Question

According to Einstein’s equation $$E=m{c}^2$$, E represents the rest mass energy of an object with rest mass m, c is the speed of light in vacuum, and it given by $$2.998\times {10}^{8}m/s$$. Find the rest mass energy of an electron whose rest mass is $$9.11\times {10}^{-31}kg$$.
(A) $$8.18817\times {10}^{-14}J$$
(B) $$8.18807\times {10}^{-14}J$$
(C) $$8.18907\times {10}^{-14}J$$
(D) $$8.19807\times {10}^{-14}J$$

Answer 1

Hint:Substitute the given quantities of mass of electron and speed of light in vacuum in the given formula for rest mass energy.
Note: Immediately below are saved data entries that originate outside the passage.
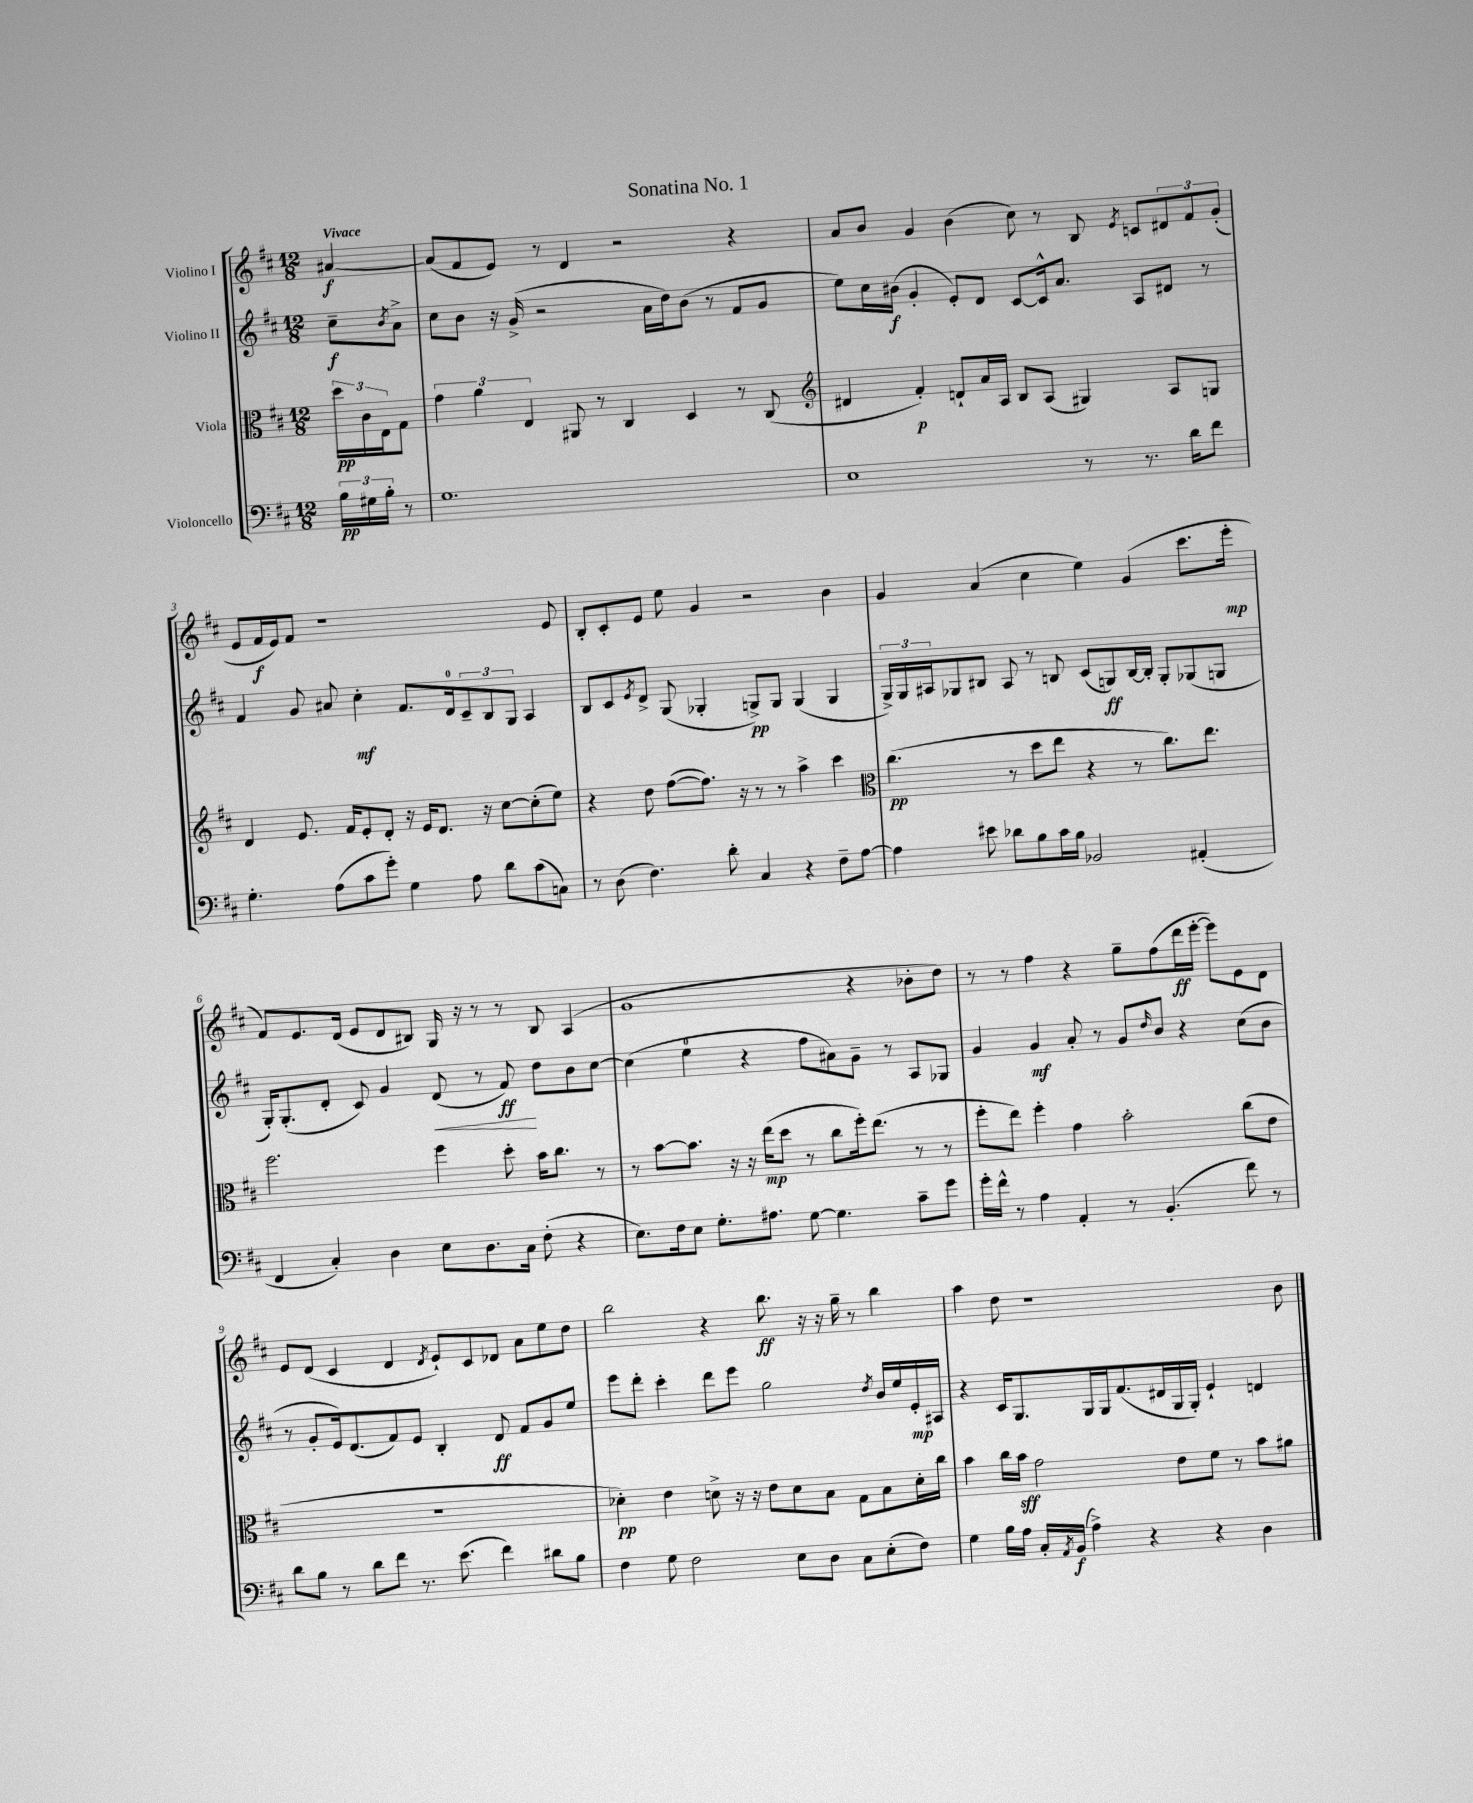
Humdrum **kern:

**kern	**kern	**kern	**kern
*staff4	*staff3	*staff2	*staff1
*clefF4	*clefC3	*clefG2	*clefG2
*k[f#c#]	*k[f#c#]	*k[f#c#]	*k[f#c#]
*M12/8	*M12/8	*M12/8	*M12/8
24B\LL	24dd\LL	8cc#~\L	[4a#/
24G#\	24c#\	.	.
24B'\JJ	24E\J	.	.
.	.	8qb/	.
8r	8G\J	8a^\J	.
=	=	=	=
1.G	6g\	8cc#\L	(8a#/]L
.	.	8b\J	8f#/
.	6a\	.	.
.	.	16r	8e/J)
.	.	(16g^/	.
.	6E/	.	.
.	.	2r	8r
.	8AA#/	.	4d/
.	8r	.	.
.	4C#/	.	2r
.	.	16a\LL	.
.	.	16dd\J)	.
.	4D/	(8b\J	.
.	.	8r	.
.	8r	8f#/L	4r
.	(8C#/	8g/J	.
=	=	=	=
*	*clefG2	*	*
1E	4d#/	8ee\L)	8a/L
.	.	16cc#\L	8b/J
.	.	(16b#\JJ	.
.	4f#'/)	4g'/	4g/
.	8d`/L	8e'/L)	(4b\
.	16a/L	8d/J	.
.	16A/JJ	.	.
.	8B/L	[8c#/L	8cc#\)
.	(8A/J	16c#^^/]k	8r
.	.	8.a/J	.
8r	4G#/)	.	8B/
.	.	.	8qe/
8.r	.	8A/L	8c/L
.	8A/L	8d#/J	12d#/
16d\LK	.	.	.
.	.	.	12f#/
8f#\J	8G/J	8r	.
.	.	.	(12g'/J
=	=	=	=
4.G'\	4d/	4f#/	8e/L
.	.	.	16f#/L
.	.	.	16e/J)
.	8.e/	8g/	8f#/J
(8A\L	.	8a#/	1r
.	16f#/LK	.	.
8c#\	8e'/	4cc#'\	.
8g'\J)	8d'/J	.	.
4G\	16r	8.f#/L	.
.	16e/LK	.	.
.	8.d/J	.	.
.	.	16d/k	.
8A\	.	12c#~/	.
.	16r	.	.
.	.	12B/	.
8d\L	[8cc#\L	.	.
.	.	12G/J	.
(8c#\	(8cc#'\]	4A/	.
8C\J)	8ee\J)	.	8e/
=	=	=	=
8r	4r	8B/L	8B'/L
(8D\	.	8c#/	8c#'/
.	.	8qe/	.
4.F#\)	8dd\	8d^/J	8e/J
.	([8ff#\L	(8G/	8ee\
.	8.ff#\]J)	4G-'/	4g/
8d'\	.	.	.
.	16r	.	.
4C#/	8r	8G^/L)	2r
.	8r	8G/J	.
4r	4aa^\	(4G/	.
8F#~\L	4ccc#\	4G/	4b\
[8A\J	.	.	.
=	=	=	=
*	*clefC3	*	*
4A\]	(4.cc#\	24G^/LL)	4g/
.	.	24G/	.
.	.	24A#/J	.
.	.	8G-/	.
8e#\	.	8B#/J	(4a/
8d-\L	8r	8A#/	.
8B\	8dd\L	8r	4cc#\
16c#\L	8ee\J	8B/	.
16B\JJ	.	.	.
2BB-/	4r	(8c#/L	4ee\)
.	.	8G/)	.
.	8r	[16B/L	(4g/
.	.	16B'/]JJ	.
.	8.cc#\L)	8G'/L	.
(4AA#'/	.	(8G-/	8.ccc#\L
.	8.ee\J	.	.
.	.	8G/J	.
.	.	.	16eee'\Jk
=	=	=	=
4FF#/	2.ff#\	16G'/LK)	8f#/L)
.	.	(8.G'/	.
.	.	.	8.e/
4C#'/)	.	8d'/J	.
.	.	.	(16d/Jk
.	.	8c#/)	8e/L
4D\	.	4g/	8d/
.	.	.	8B#/J)
8E\L	4ff#\	(8d/	16G/
.	.	.	16r
8.D\	.	8r	8r
.	8dd'\	8f#/)	8r
16C#\Jk	.	.	.
(8F#'\	16b\LK	8dd\L	8B#/
.	8.cc#\J	.	.
4r	.	8b\	(4A/
.	8r	[8cc#\J	.
=	=	=	=
8.E\L)	8r	(4cc#\]	1g
.	[8b\L	.	.
16F#\k	.	.	.
8E\J	8.b\]J	4ee\	.
8.G'\L	.	.	.
.	16r	.	.
.	16r	4r	.
8.A#\J	(16ee\LK	.	.
.	8dd\J	.	.
[8G\	8r	8ff#\L	.
4.G\]	8cc#\L	8a#\)	.
.	16ff#'\k)	8g~\J	4r
.	(8.ee\J	.	.
.	.	8r	.
8c#~\L	8r	8A/L	8b-'\L
8g\J	8r	8G-/J	8dd\J)
=	=	=	=
16g'\LL	8ff#'\L	4g/	8r
16f#^^\JJ	.	.	.
8r	8ee\J)	.	8r
4A\	4ff#'\	4g/	4ff#\
4AA'/	4g\	8a'/	4r
.	.	8r	.
8r	2b'\	8g/L	8gg~\L
.	.	16qqdd/	.
(4.BB'/	.	8b/J	(8ff#\
.	.	4r	16ddd\L
.	.	.	[16eee'\JJ
.	.	.	8eee\]L)
8f#\)	(8cc#\L	(8cc#\L	8e\
8r	8e\J	8b\J	8d\J
=	=	=	=
8d\L	1.r	8r	8e/L
8B\J	.	8g'/L	(8d/J
8r	.	16e/k)	4c#/
.	.	(8.d/	.
8d\L	.	.	.
8f#\J	.	8f#/)	4d/
8.r	.	8e/J	.
.	.	.	8qd/
.	.	4B'/	8e`/L)
(8.e\	.	.	.
.	.	.	8c#/
4f#\)	.	8d/	8d-/J
.	.	8f#/L	8a\L
8d#\L	.	8g/	8ee\
8B\J	.	8ee/J	8dd\J
=	=	=	=
4F#\	4d-'\)	8eee\L	2bb\
.	.	8ddd'\J	.
8G\	4e\	4ccc#'\	.
2F#\	.	.	.
.	8d^\	8ddd\L	4r
.	16r	8eee\J	.
.	16r	.	.
.	8e\L	2gg\	8.bb\
8E\L	8d\	.	.
.	.	.	16r
8D\J	8B\J	.	16r
.	.	.	16gg~\
8C#\L	8G\L	.	8r
.	.	8qdd/	.
(8E'\	8B\	16b/LL	4bb\
.	.	16ee/	.
8F#\J)	16d'\L	16e'/	.
.	16cc#\JJ	16A#/JJ	.
=	=	=	=
4G\	4b\	4r	4aa\
16B\LL	16cc#\LL	16c#/LK	8dd\
16A\JJ	16b\JJ	8.G/	.
16C#'/LL	2g\	.	1r
8qAA/	.	.	.
(16BB/JJ	.	.	.
4A^\)	.	16G/L	.
.	.	16G/J	.
.	.	(8.f#/	.
4r	.	.	.
.	.	16d#/L	.
.	8e\L	16G/	.
.	.	16G'/JJ)	.
4r	8f#\J	4e`/	.
.	8r	.	.
4D\	8b\L	4d/	.
.	8a#\J	.	8b\
==	==	==	==
*-	*-	*-	*-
The Einstein equation, $$E=m{c}^2$$ is applicable for any particle of non zero mass.

Formula used:
$$E=m{c}^2$$
Here, E represents the rest mass energy of an object with rest mass m, c is the speed of light in vacuum.

Complete step by step answer:
We have given that the rest mass energy of the object is given as,
$$E=m{c}^2$$
Here, m is the mass of the object and c is the speed of light.
We can determine the rest mass energy of the electron by substituting $$9.11\times {10}^{-31}kg$$ for m and $$2.998\times {10}^{8}m/s$$ for c in the above equation.
$$E=\left(9.11\times {10}^{-31}\right){\left(2.998\times {10}^8\right)}^2$$
$$\therefore E=8.18807\times {10}^{-14}J$$

So, the correct answer is option (B).

Additional information:
Einstein proposed the concept of rest mass energy $$E=m{c}^2$$. This is the energy stored in any object due to its state of rest position. The energy confined in this object is due to the fact that it has a mass. Every object with mass has rest mass energy. We know that the rest mass of the photon is zero. Therefore, the photon has no rest mass energy. The term rest mass energy is essential to determine the kinetic energy of the objects with speed compared to the speed of light.

Note:The rest mass energy possessed by the object is constant even if it is moving. Since the speed of light is constant, the rest mass energy only depends on the mass of the object. The rest mass of the photon is zero. Therefore, the photon has zero rest mass energy.